Where did the idea come from that things should be easy?

I can’t remember ever believing that myself, although that doesn’t mean I haven’t caused myself a great deal of anguish wishing things weren’t so hard. I absolutely have. Yet, I’m pretty sure I also always knew that struggle was just part of the package deal of life.

I grew up in an old house on the top of a mountain. Some summers, our well ran dry and we had to take containers to a spring in town and bring back water to drink and cook. We took our clothes to the laundromat once a week because a washing machine was not possible with the precarious water situation. In the winter, our driveway was often too slippery to safely navigate, so we would carry groceries and the aforementioned laundry the quarter mile uphill to the house. It was hard, but it was just a part of my life, and doing hard things taught me that I could do hard things.

Yet there seems to be a changing view of struggle. That things shouldn’t be hard. That if something is too difficult, it means either there is something wrong with you or, at the very least, you are doing something wrong. I blame this to a great extent on advertising and social media. Ads everywhere tell us that if you buy this product, you will be happy. If you buy that product, you will be thin or pretty or successful. Poof! Easy peasy! People display the highlights of their lives on social media, and so there is an expectation that your life should be one big, smiling highlight reel, just like everyone else’s (even though no one’s is!). And then there is a generation of well-intentioned but misguided wanna-be supermoms who strived to prevent their kids from experiencing hardship rather than helping them learn to expect it and deal with it. We always had snacks on-hand so they wouldn’t be hungry and activities ready so they wouldn’t be bored, depriving them the opportunity to learn to tolerate distress.
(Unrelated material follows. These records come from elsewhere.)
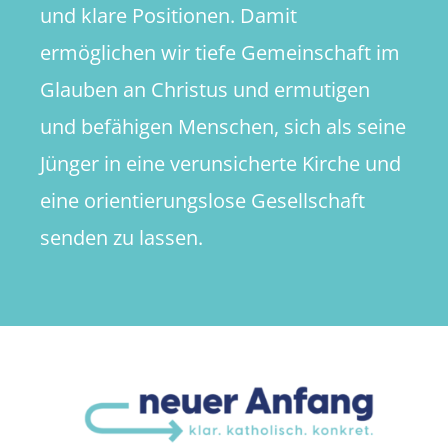
und klare Positionen. Damit
ermöglichen wir tiefe Gemeinschaft im
Glauben an Christus und ermutigen
und befähigen Menschen, sich als seine
Jünger in eine verunsicherte Kirche und
eine orientierungslose Gesellschaft
senden zu lassen.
I listened to Glennon Doyle’s We Can Do Hard Things podcast with Cheryl Strayed this morning on my walk. Cheryl’s variation on Glennon’s catch phrase is “bearing the unbearable,” and they were both talking about how hard, unbearable things are going to happen. That’s a given. The only thing we can do is accept and surrender, then journey on. We can do hard things. We don’t have to believe we can do them. We just have to do them, experience the doing of the hard things, so we can grow the faith in ourselves that we can do it.

The doing comes first, not the believing we can.

I took a hike in Kauai this summer on the Kalalau Trail. Five hours climbing up and down over uneven terrain. It was not easy, but every single person who did it felt great at the end. We accomplished something. We saw beautiful things that we wouldn’t have seen if not for the effort of the hike. We were hot and tired and sore, but it felt good because we met the challenge.

I’m celebrating thirty-one years of marriage this week. Regardless of what it looks like from the outside, regardless of the smiling pictures in my photo albums and on Facebook and Instagram, being married for thirty-one years is hard. Lots of love and happiness, and worth every struggle, but let’s be clear that there have been plenty of struggles and plenty of surrender.

So let me wrap this up by talking for a minute about surrender. At the beginning of 2022, there was this thing I heard about finding a word for the year, and I was trying to come up with one around which to build my intentions for the year. One word that kept coming up for me was surrender, but I didn’t like it. It felt right but it also felt yucky. It felt passive and weak…yuck! Yet is still kept popping in my head. So I gave up on the whole idea of a word, because I didn’t like the one I actually needed.

Lately, I’ve been doing a mindfulness practice by Sarah Blondin (on the awesome Insight Timer app) called “Learning to Surrender,” and I understand now that my perspective of the word was flawed. Surrender can actually be a powerful choice to let go of things over which you have no control and gain the freedom to engage in those things we can actually do something about, to make choices that actually matter. It’s the serenity prayer all over again, which I’ve come back to so many times in my life…oh, right, that again…still on the journey to find acceptance, serenity, and wisdom. To surrender.

If I was to wait until I knew for sure I could write an amazing book, or until writing came easily to me, I would never write a word. Instead, I surrender to the doubt and difficulty, and sit down at my computer and start typing. If I waited until I knew for sure that I could help every client who enters my therapy office, I would not be a therapist because I never know if I will actually be able to help anyone.

Instead, I surrender to the struggle. I see it and acknowledge it. I never like it. But I do it. Occasionally, I even believe I am up to the task.